Guest Blogged by John Gideon
The UK's SC News reported today that Princeton's Professor Felten discovered that the key to gain entry to the memory card slot on the Diebold AccuVote TS is the same key that you may have to open your desk drawer, filing cabinet or even a hotel mini-bar [emphasis added]:
Felten said he became aware of the problem when, after performing a demonstration concerning the security flaws of Diebold machines, Princeton staff member Chris Tengi noticed the key that came with the voting machine was the same one he had at home.
"This seemed like a freakish coincidence - until we learned how common these keys are," Felten said. "Chris' key was left over from a previous job, maybe 15 years ago. He said the key opened either a file cabinet or the access panel on an old VAX computer. A little research revealed that the exact same key is used widely in office furniture, electronic equipment, jukeboxes and hotel mini-bars. It's a standard part, and like most standard parts, it's easily purchased on the internet."

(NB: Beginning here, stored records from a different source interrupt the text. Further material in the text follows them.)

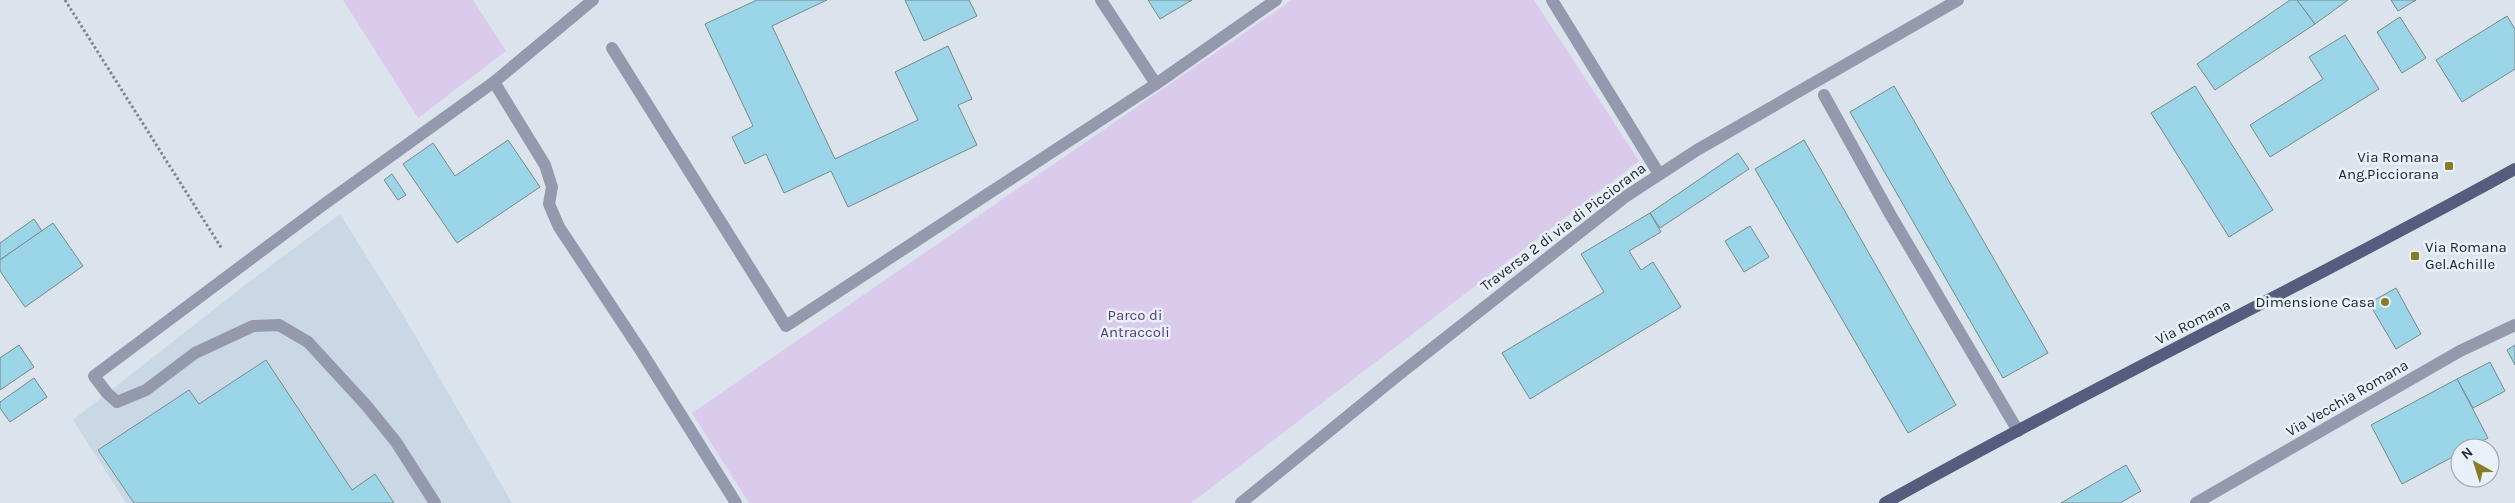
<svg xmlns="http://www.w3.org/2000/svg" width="2515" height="503" viewBox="0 0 2515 503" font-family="Karla,sans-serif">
  <rect width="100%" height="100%" fill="#dbe4ec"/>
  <polygon fill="#cad8e6" points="340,214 405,318 512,503 126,503 73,420 245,285"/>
  <g fill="#dacaec">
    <polygon points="343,0 473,0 506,51 418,118"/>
    <polygon points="1292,0 1534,0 1639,161 1191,503 749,503 692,413"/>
  </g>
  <g fill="#9bd6e8" stroke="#7c888b">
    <polygon points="757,0 827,0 772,26 835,159 918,120 895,72 948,46 972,99 958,105 977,145 848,207 831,171 784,193 766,154 745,164 732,137 753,126 705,24"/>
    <polygon points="905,0 969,0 977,16 924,41"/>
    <polygon points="1148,0 1192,0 1160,19"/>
    <polygon points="2290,0 2297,0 2315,24 2215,90 2197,64"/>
    <polygon points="2297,0 2348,0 2315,24"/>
    <polygon points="2391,0 2416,0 2398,11"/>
    <polygon points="2507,16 2515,29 2515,69 2462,102 2436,60"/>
    <polygon points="2400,17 2426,58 2402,73 2377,32"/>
    <polygon points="2345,35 2379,89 2270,157 2250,125 2323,79 2309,57"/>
    <polygon points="1894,86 2048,353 2003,378 1850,112"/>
    <polygon points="2195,86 2273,210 2229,237 2151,113"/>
    <polygon points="508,140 540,187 457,243 403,164 433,143 455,176"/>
    <polygon points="1804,140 1956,405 1908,433 1755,169"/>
    <polygon points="1738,153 1749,169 1660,228 1650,213"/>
    <polygon points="392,174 406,195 398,200 384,180"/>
    <polygon points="1650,213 1661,232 1629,251 1641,270 1653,262 1681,307 1530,399 1502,353 1604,292 1581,254"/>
    <polygon points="34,219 42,231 0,260 0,243"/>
    <polygon points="53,223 83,266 25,307 0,271 0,260"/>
    <polygon points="1750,226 1769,257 1744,272 1725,241"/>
    <polygon points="2396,288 2421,334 2396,349 2369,303"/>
    <polygon points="19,345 34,367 0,390 0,358"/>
    <polygon points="2515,345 2515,365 2507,350"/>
    <polygon points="266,360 352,490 375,474 394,503 134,503 98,450 189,390 199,404"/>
    <polygon points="2490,362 2505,391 2473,408 2457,379"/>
    <polygon points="34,378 47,397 10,422 0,408 0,402"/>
    <polygon points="2457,379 2488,438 2469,448 2460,448 2460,453 2402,484 2371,425"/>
    <polygon points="2126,465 2141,491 2120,503 2061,503"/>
  </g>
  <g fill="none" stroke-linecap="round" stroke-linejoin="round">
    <polyline stroke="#80878c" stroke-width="3" stroke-dasharray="2.5 2.5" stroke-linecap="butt" points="65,0 222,249"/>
    <g stroke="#9599ad" stroke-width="12">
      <polyline points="1101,0 1156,84"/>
      <polyline points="1552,0 1659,174"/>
      <polyline points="612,48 786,326 1156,84 1276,0"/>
      <polyline points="494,82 545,165 552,187 549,204 559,227 641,351 736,503"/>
      <polyline points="1824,95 1890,214 2018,431"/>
      <polyline points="435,503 396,442 366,405 308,342 279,325 253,326 195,353 146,390 117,402 107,393 94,376 323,205 494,82 593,0"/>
      <polyline points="1241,503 1397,376 1625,197 1697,150 1958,0"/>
      <polyline points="2196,503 2460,351 2515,325"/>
    </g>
    <path stroke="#565c7e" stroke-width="12" d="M1885,503C2092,387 2307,284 2515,169"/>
  </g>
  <g fill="#897d23" stroke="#e8f1fa" stroke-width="2">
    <rect x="2444" y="161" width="10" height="10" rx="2.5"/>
    <rect x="2410" y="251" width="10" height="10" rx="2.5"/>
    <circle cx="2385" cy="302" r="5"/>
  </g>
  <g text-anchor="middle" stroke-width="5" stroke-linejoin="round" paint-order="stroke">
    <g font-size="15" fill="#222629" stroke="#e8f1fa" text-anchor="end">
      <text x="2439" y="162">Via Romana<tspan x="2439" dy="17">Ang.Picciorana</tspan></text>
      <text x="2425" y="252" text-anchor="start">Via Romana<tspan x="2425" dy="17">Gel.Achille</tspan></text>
      <text x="2375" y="307">Dimensione Casa</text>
    </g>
    <g font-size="15" fill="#222629" stroke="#e8f1fa">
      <text transform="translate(1563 227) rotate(-37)" y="5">Traversa 2 di via di Picciorana</text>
      <text transform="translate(2193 322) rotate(-27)" y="5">Via Romana</text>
      <text transform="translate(2347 398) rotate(-30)" y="5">Via Vecchia Romana</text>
    </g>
    <g font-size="15" fill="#593c74" stroke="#e8f1fa">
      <text x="1135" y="320">Parco di<tspan x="1135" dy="17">Antraccoli</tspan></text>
    </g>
  </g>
  <g transform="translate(2475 463) rotate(321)"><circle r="24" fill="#e8f1fa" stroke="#99a0a6"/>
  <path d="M0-4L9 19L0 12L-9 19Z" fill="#897d23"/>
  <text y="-8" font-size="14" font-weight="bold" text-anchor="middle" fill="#222629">N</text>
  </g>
</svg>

Avi Rubin, Johns-Hopkins University Professor and computer scientist, points out in his blog this morning:
So we now have a key that can be obtained from nearly anywhere and a "secret" password  that everyone knows, and Diebold's David Bear says if proper access controls are maintained at the polling place there should be no problems. Perhaps Bear is talking about someone looking over the voter's shoulder to ensure they don't spend two minutes hacking into the machine?
As well, it comes on the heels of the challenge to the Busby/Bilbray special U.S. House election in June in San Diego when these Diebold voting machines were sent home overnight --- in violation of both state and federal law --- for "sleepovers" with poll workers for days and weeks prior to the election. Here's a video that we missed at the time: Poll workers, on May 30th, taking home their pre-programmed, election-ready Diebold voting machines to store in their houses and cars 7 days prior to the June 6th election!
Any of them could easily have opened the "secure" systems with a mini-bar key, or, as the Princeton folks demonstrated on FOX "News" last week, they could have picked the lock themselves in 10 seconds. Of course, as we now know, it would have taken them less than a minute thereafter to insert a vote-flipping virus on the machines which could then affect every other machine used in the race.